Considering the rapid developments in food safety in the past decade in China, it is of importance to obtain insight into what extent safety and risk assessments of chemicals performed for the Caucasian population apply to the Chinese population. The aim of the present study was to determine physiologically based kinetic (PBK) modeling-based predictions for differences between Chinese and Caucasians in terms of metabolic bioactivation and detoxification of the food-borne genotoxic carcinogen estragole. The PBK models were defined based on kinetic constants for hepatic metabolism derived from in vitro incubations using liver fractions of the two ethnic groups, and used to evaluate the inter-ethnic differences in metabolic activation and detoxification of estragole. The models predicted that at realistic dietary intake levels, only 0.02% of the dose was converted to the ultimate carcinogenic metabolite 1′-sulfooxyestragole in Chinese subjects, whereas this amounted to 0.09% of the dose in Caucasian subjects.
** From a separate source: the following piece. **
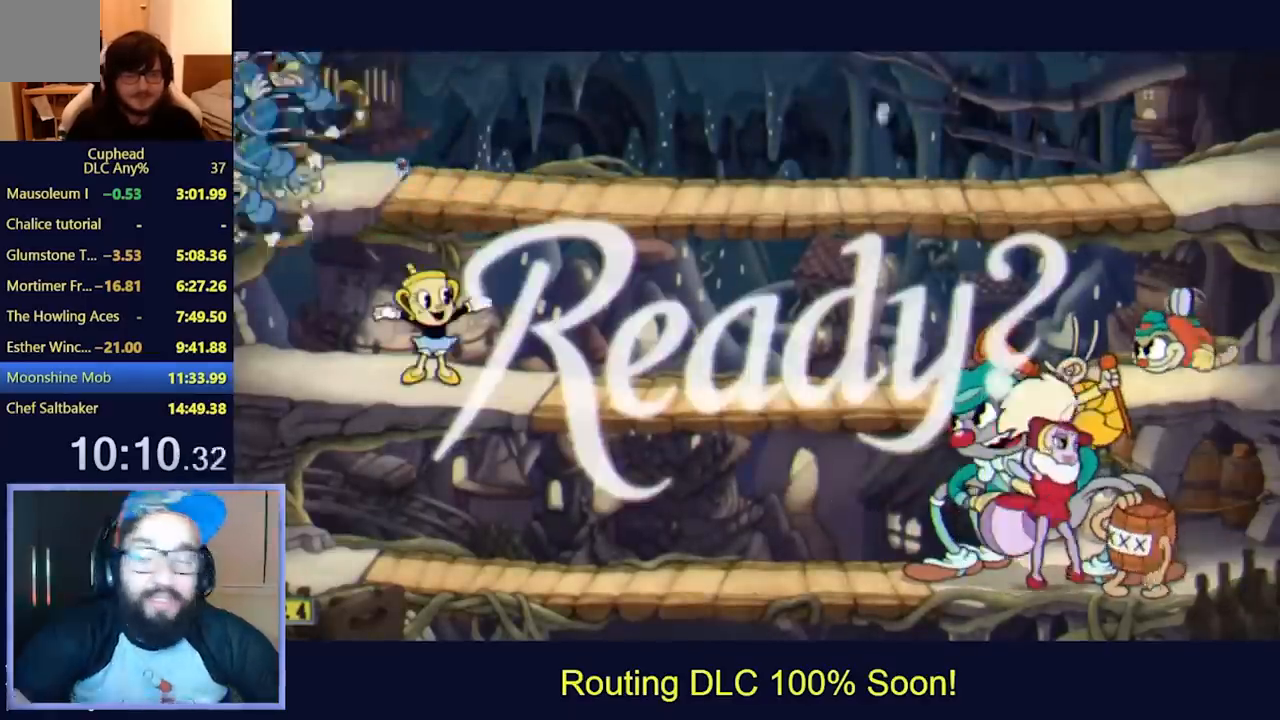
{"buttons": ["L2", "DPAD_RIGHT"], "left_stick": "center", "events": []}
Detoxification of 1′-hydroxyestragole, mainly via conversion to 1′-oxoestragole, was similar within the two ethnic groups. The 4.5-fold variation in formation of the ultimate carcinogenic metabolite of estragole accompanied by similar rates of detoxification may indicate a lower risk of estragole for the Chinese population at similar levels of exposure. The study provides a proof of principle for how PBK modeling can identify differences in ethnic sensitivity and provide a more refined risk assessment for a specific ethnic group for a compound of concern. Electronic supplementary material The online version of this article (doi:10.1007/s00204-017-1941-x) contains supplementary material, which is available to authorized users.